_Your objective_. A faithful repeat of all the records, with no image kept, is the required answer.

_Input for this task_.
----------------------------------------

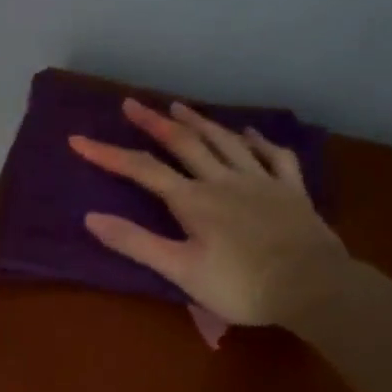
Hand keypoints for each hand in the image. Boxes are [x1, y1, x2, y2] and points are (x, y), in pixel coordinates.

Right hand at [69, 98, 349, 327]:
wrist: (312, 287)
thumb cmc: (240, 285)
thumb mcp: (180, 270)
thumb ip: (136, 243)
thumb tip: (91, 217)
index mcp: (194, 201)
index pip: (142, 171)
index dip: (108, 154)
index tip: (79, 140)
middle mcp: (224, 180)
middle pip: (184, 144)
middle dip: (154, 123)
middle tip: (132, 104)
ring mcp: (261, 181)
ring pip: (225, 142)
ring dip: (200, 122)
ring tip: (179, 107)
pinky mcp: (291, 190)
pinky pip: (273, 156)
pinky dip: (257, 141)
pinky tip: (249, 133)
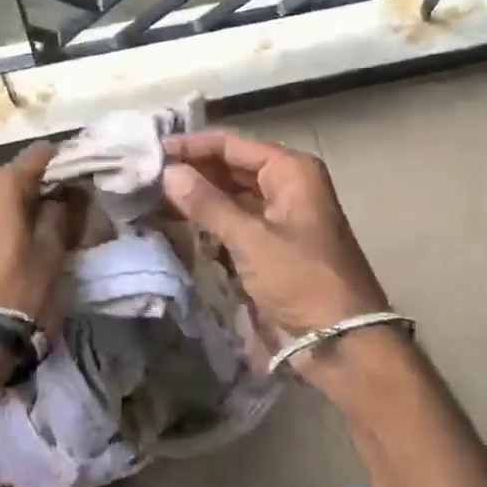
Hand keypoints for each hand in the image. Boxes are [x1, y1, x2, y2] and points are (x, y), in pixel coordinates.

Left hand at [0, 143, 81, 330]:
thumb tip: (63, 193)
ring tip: (41, 224)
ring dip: (17, 203)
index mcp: (2, 187)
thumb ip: (60, 211)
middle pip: (13, 176)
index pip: (36, 156)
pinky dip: (0, 219)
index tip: (77, 174)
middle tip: (63, 203)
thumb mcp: (53, 249)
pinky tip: (16, 239)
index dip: (59, 162)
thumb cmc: (23, 287)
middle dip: (37, 185)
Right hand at [161, 132, 389, 347]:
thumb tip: (168, 172)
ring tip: (151, 197)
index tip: (152, 151)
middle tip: (145, 176)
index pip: (231, 146)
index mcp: (291, 171)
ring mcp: (278, 216)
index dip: (191, 147)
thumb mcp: (252, 239)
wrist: (342, 341)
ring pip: (229, 195)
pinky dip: (207, 221)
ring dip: (195, 197)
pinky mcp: (269, 245)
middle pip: (229, 167)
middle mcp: (285, 185)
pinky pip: (233, 221)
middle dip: (191, 171)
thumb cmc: (302, 280)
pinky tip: (175, 222)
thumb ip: (207, 204)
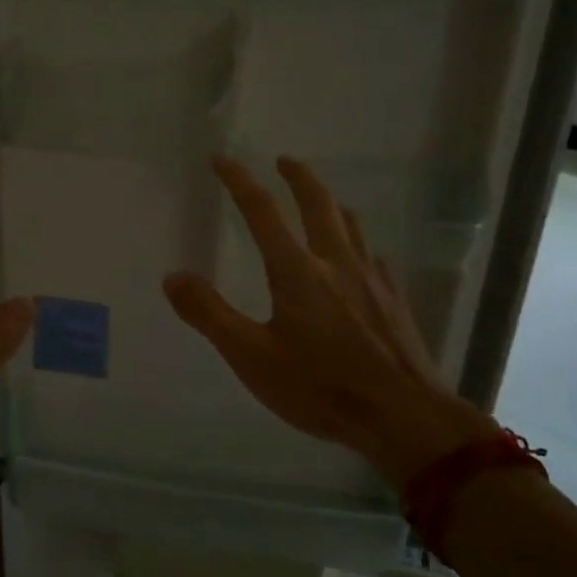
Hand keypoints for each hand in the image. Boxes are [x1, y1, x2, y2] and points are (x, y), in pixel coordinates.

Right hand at [163, 155, 494, 490]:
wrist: (403, 417)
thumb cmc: (320, 387)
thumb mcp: (251, 357)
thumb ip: (209, 314)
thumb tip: (172, 276)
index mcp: (297, 271)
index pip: (261, 211)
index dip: (239, 180)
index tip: (222, 159)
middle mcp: (336, 262)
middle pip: (317, 203)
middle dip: (298, 177)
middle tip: (284, 160)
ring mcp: (372, 279)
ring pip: (351, 225)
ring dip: (332, 203)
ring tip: (323, 199)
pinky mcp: (395, 300)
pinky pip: (374, 257)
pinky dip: (359, 245)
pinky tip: (361, 260)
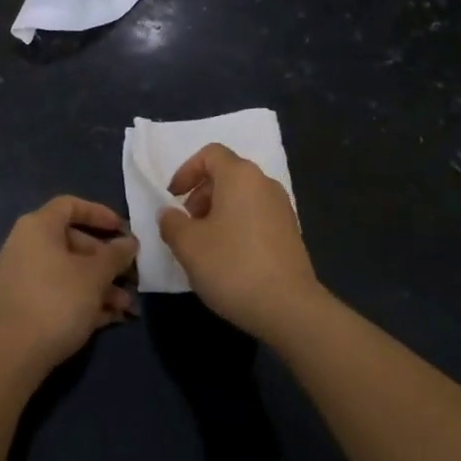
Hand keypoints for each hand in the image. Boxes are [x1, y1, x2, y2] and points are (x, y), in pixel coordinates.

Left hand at [0, 196, 138, 374]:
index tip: (122, 229)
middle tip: (130, 275)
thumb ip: (116, 255)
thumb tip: (130, 242)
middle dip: (106, 260)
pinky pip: (58, 294)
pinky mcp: (22, 307)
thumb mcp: (95, 275)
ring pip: (68, 272)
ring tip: (127, 306)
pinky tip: (110, 318)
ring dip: (100, 285)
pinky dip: (83, 301)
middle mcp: (26, 246)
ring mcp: (22, 278)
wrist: (11, 356)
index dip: (99, 214)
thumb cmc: (57, 300)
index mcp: (38, 227)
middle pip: (73, 242)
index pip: (70, 205)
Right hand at [158, 144, 323, 342]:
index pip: (210, 154)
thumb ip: (172, 223)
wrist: (289, 307)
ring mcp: (282, 207)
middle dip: (200, 194)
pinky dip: (237, 226)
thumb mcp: (189, 246)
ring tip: (205, 246)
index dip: (186, 171)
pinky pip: (256, 216)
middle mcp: (264, 183)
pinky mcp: (290, 232)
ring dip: (218, 212)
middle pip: (226, 174)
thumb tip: (169, 213)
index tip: (172, 198)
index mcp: (240, 176)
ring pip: (241, 197)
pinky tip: (229, 259)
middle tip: (187, 225)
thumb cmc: (233, 266)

----------------------------------------

_The answer_.
Hand keypoints for each hand in the image. Boxes are [x1, y1, x2, y2] and points are (x, y), in pixel coordinates.

Right hand at [69, 98, 349, 327]:
wrist: (312, 287)
thumb cmc: (240, 285)
thumb mcp: (180, 270)
thumb ip: (136, 243)
thumb tip: (91, 217)
index mcp: (194, 201)
index pip: (142, 171)
index dip: (108, 154)
index tip: (79, 140)
middle mcp: (224, 180)
middle pip: (184, 144)
middle dip: (154, 123)
middle tip: (132, 104)
ring mcp: (261, 181)
ring pip: (225, 142)
ring dip: (200, 122)
ring tip: (179, 107)
pinky mcp: (291, 190)
pinky pip: (273, 156)
pinky dip: (257, 141)
pinky tip: (249, 133)
Hand keypoints for each hand in the image. Boxes are [x1, y1, x2, y2] and points are (x, y), in pixel coordinates.

Left hand at [0, 143, 81, 330]:
thumb tip: (63, 193)
ring tip: (41, 224)
ring dip: (17, 203)
index mcp: (2, 187)
thumb ip: (60, 211)
middle pip: (13, 176)
index pip: (36, 156)
pinky dip: (0, 219)
index tip: (77, 174)
middle tip: (63, 203)
thumb mcp: (53, 249)
pinky tip: (16, 239)
index dip: (59, 162)
thumb cmc: (23, 287)
middle dip: (37, 185)
Right hand at [161, 132, 389, 347]:
thumb tip: (168, 172)
ring tip: (151, 197)
index tip: (152, 151)
middle tip: (145, 176)
index pip: (231, 146)
index mcp: (291, 171)
ring mcp: (278, 216)
index dip: (191, 147)
thumb mcp: (252, 239)
wrist: (342, 341)
ring pip: (229, 195)
pinky dip: (207, 221)
ring dip: (195, 197)
pinky mcp: (269, 245)
middle pip: (229, 167)
middle mcp: (285, 185)
pinky pip: (233, 221)
middle dip: (191, 171)
thumb cmc: (302, 280)
pinky tip: (175, 222)
thumb ip: (207, 204)
Hand keypoints for each hand in the image. Boxes are [x1, y1, x2, y2] and points are (x, y), in pixel coordinates.

Right hand at [163, 155, 494, 490]:
wrist: (403, 417)
thumb cmc: (320, 387)
thumb mcp: (251, 357)
thumb ip: (209, 314)
thumb tip: (172, 276)
index mcp: (297, 271)
index pip: (261, 211)
index dip: (239, 180)
index tip: (222, 159)
middle mcp: (336, 262)
middle pip: (317, 203)
middle dip: (298, 177)
middle tip: (284, 160)
ring mcp: (372, 279)
ring pip: (351, 225)
ring dip: (332, 203)
ring tip: (323, 199)
pinky mcp: (395, 300)
pinky pip: (374, 257)
pinky dip: (359, 245)
pinky tip: (361, 260)
Hand keypoints for each hand in the image. Boxes are [x1, y1, x2, y2] and points are (x, y), in pixel coordinates.

Left hand at [0, 196, 138, 374]:
index tip: (122, 229)
middle tip: (130, 275)
thumb ip: (116, 255)
thumb tip: (130, 242)
middle dip: (106, 260)
pinky pip: (58, 294)
pinky mcp: (22, 307)
thumb mcp: (95, 275)
ring pip: (68, 272)
ring tip: (127, 306)
pinky tip: (110, 318)
ring dip: (100, 285)
pinky dip: (83, 301)
middle mcp: (26, 246)
ring mcp: (22, 278)
wrist: (11, 356)
index dip: (99, 214)
thumb cmc: (57, 300)
index mcp: (38, 227)
middle pip: (73, 242)
index pip: (70, 205)
Right hand at [158, 144, 323, 342]:
index pip: (210, 154)
thumb ip: (172, 223)
wrist: (289, 307)
ring mcp: (282, 207)
middle dip: (200, 194)
pinky dip: (237, 226)
thumb mcp: (189, 246)
ring tip: (205, 246)
index dip: (186, 171)
pinky pip: (256, 216)
middle mcp: (264, 183)
pinky mcp: (290, 232)
ring dip: (218, 212)
middle pip: (226, 174)
thumb tip: (169, 213)
index tip: (172, 198)
index mcp: (240, 176)
ring pip: (241, 197)
pinky tip: (229, 259)
middle tip: (187, 225)
thumb cmc: (233, 266)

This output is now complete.